Helene P. Foley
Professor of Classics, Barnard College, Columbia University
Reimagining Greek Tragedy on the U.S. Stage
February 13:
Greek Tragedy finds an American Audience
2050 Valley Life Sciences Building
February 20:
Medea as American Other
2040 Valley Life Sciences Building
February 27:
Reinventing the Hero: American Oedipus
2040 Valley Life Sciences Building
March 5:
Democratizing Greek Tragedy
2040 Valley Life Sciences Building
March 12:
Splitting the Virginal Psyche: American Electra and her Sisters
2040 Valley Life Sciences Building
March 19:
Making Total Theater in America: Choreography and Music
60 Evans Hall
All lectures begin at 8:10 pm. The public is invited.
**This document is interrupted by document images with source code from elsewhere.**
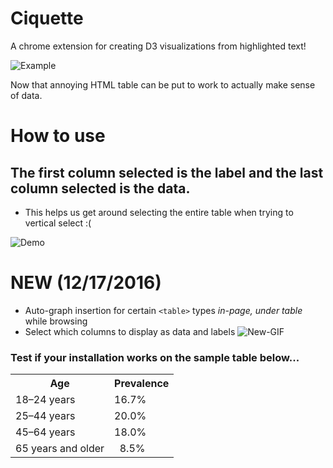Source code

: # Ciquette
<p>A chrome extension for creating D3 visualizations from highlighted text!</p>

<p><img src="http://g.recordit.co/uw9Mf9VhAq.gif" alt="Example"></p>

<p>Now that annoying HTML table can be put to work to actually make sense of data.</p>

# How to use

## The first column selected is the label and the last column selected is the data.
- This helps us get around selecting the entire table when trying to vertical select :(

![Demo](http://g.recordit.co/1g5wUcRpOU.gif)


# **NEW (12/17/2016)**
- Auto-graph insertion for certain `<table>` types *in-page, under table* while browsing
- Select which columns to display as data and labels
![New-GIF](http://g.recordit.co/CYGPN0zVi5.gif)
### Test if your installation works on the sample table below...
<table summary="The cigarette smoking rates of adults within the United States, organized by age."><tbody><tr><th scope="row">Age</th><th scope="row">Prevalence</th>
</tr><tr><td>18–24 years</td>
<td>16.7%</td>
</tr><tr><td>25–44 years</td>
<td>20.0%</td>
</tr><tr>
<td>45–64 years</td>
<td>18.0%</td>
</tr>
<tr>
<td>65 years and older</td>
<td>&nbsp;&nbsp;8.5%</td>
</tr>
</tbody></table>
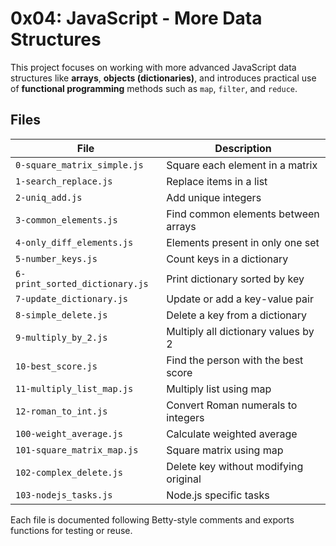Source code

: # 0x04: JavaScript - More Data Structures

This project focuses on working with more advanced JavaScript data structures like **arrays**, **objects (dictionaries)**, and introduces practical use of **functional programming** methods such as `map`, `filter`, and `reduce`.

## Files

| File | Description |
|------|-------------|
| `0-square_matrix_simple.js` | Square each element in a matrix |
| `1-search_replace.js` | Replace items in a list |
| `2-uniq_add.js` | Add unique integers |
| `3-common_elements.js` | Find common elements between arrays |
| `4-only_diff_elements.js` | Elements present in only one set |
| `5-number_keys.js` | Count keys in a dictionary |
| `6-print_sorted_dictionary.js` | Print dictionary sorted by key |
| `7-update_dictionary.js` | Update or add a key-value pair |
| `8-simple_delete.js` | Delete a key from a dictionary |
| `9-multiply_by_2.js` | Multiply all dictionary values by 2 |
| `10-best_score.js` | Find the person with the best score |
| `11-multiply_list_map.js` | Multiply list using map |
| `12-roman_to_int.js` | Convert Roman numerals to integers |
| `100-weight_average.js` | Calculate weighted average |
| `101-square_matrix_map.js` | Square matrix using map |
| `102-complex_delete.js` | Delete key without modifying original |
| `103-nodejs_tasks.js` | Node.js specific tasks |

Each file is documented following Betty-style comments and exports functions for testing or reuse.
More about Helene Foley and her Sather Lectures
The 94rd Sather Professor is Helene Foley, Professor of Classics at Barnard College, Columbia University. Educated at Swarthmore (B.A. 1964), Yale (M.A. 1967), and Harvard (Ph.D. 1975), she began her teaching career at Stanford University before moving to Barnard College in 1979, where she has been department chair since 1981 and a member of the graduate faculty in Classics at Columbia since 1984. Throughout her career she has been a leader in the study of women in antiquity and an expert in many aspects of Greek tragedy. Professor Foley is author of Ritual Irony: Poetry and Sacrifice in Euripides (1985), The Homeric Hymn to Demeter (1994), Female Acts in Greek Tragedy (2001), co-author of Women in the Classical World: Image and Text (1994), editor of and contributor to Reflections of Women in Antiquity (1981), and co-editor of and contributor to Visualizing the Tragic: Drama, Myth, and Ritual in Greek Art and Literature (2007).
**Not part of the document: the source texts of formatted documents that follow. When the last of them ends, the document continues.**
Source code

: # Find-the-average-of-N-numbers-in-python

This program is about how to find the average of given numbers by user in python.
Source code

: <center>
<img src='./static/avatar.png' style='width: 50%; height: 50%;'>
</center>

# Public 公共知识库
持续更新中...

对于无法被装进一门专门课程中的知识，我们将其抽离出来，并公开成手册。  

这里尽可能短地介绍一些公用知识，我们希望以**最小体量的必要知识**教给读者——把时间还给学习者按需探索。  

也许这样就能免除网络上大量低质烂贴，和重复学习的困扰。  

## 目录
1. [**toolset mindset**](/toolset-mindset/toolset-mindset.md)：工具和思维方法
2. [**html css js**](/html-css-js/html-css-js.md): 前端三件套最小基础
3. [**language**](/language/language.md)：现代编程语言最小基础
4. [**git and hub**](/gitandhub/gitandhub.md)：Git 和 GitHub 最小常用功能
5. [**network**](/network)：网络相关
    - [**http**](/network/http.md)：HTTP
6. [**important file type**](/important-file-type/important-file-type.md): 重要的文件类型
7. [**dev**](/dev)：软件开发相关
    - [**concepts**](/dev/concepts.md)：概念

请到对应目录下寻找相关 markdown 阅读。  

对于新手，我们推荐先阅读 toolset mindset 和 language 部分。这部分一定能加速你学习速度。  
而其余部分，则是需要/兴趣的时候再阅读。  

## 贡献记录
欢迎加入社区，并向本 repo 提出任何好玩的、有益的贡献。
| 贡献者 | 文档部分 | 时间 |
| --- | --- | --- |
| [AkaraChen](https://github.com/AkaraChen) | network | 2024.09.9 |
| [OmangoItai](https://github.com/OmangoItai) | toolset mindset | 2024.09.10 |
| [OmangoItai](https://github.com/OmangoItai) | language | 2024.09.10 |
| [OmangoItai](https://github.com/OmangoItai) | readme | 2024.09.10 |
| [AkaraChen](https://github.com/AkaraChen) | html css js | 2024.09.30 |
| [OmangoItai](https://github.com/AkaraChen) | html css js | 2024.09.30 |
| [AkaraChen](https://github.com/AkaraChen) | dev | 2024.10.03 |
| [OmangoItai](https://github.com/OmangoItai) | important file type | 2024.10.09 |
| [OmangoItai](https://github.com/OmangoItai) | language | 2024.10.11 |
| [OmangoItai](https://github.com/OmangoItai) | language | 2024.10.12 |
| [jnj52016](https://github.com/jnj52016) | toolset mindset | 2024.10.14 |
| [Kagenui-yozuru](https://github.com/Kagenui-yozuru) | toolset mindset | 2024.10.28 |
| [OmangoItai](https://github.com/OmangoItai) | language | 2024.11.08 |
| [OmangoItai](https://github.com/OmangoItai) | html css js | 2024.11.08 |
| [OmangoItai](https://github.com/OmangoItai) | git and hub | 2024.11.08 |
Professor Foley's Sather Lectures grow out of her longstanding interest in the reception and performance of Greek tragedy. Her lecture series explores the ultimately successful struggle of Greek tragedy to find a place on an American stage. It shows how certain plays, especially Medea, Oedipus, and Electra, resonated repeatedly at different periods with specific U. S. concerns about slavery, race, the status of women, religion, identity, or immigration. Unlike Europe, however, the U.S. initially resisted directly confronting through the plays both political power and democracy. From the nineteenth century, Greek tragedy served as a fount of form and tradition in the American academy; on the professional stage it became in the twentieth century a vehicle for the most innovative developments in the history of U.S. theater and dance and for the heroic efforts of both well known and less familiar artists.
In addition to delivering her lecture series, Professor Foley is teaching a graduate seminar in Classics on aspects of the reception of Greek tragedy and participating in a symposium in connection with a performance of Euripides' Bacchae produced by the Department of Theater, Dance, and Performance Studies.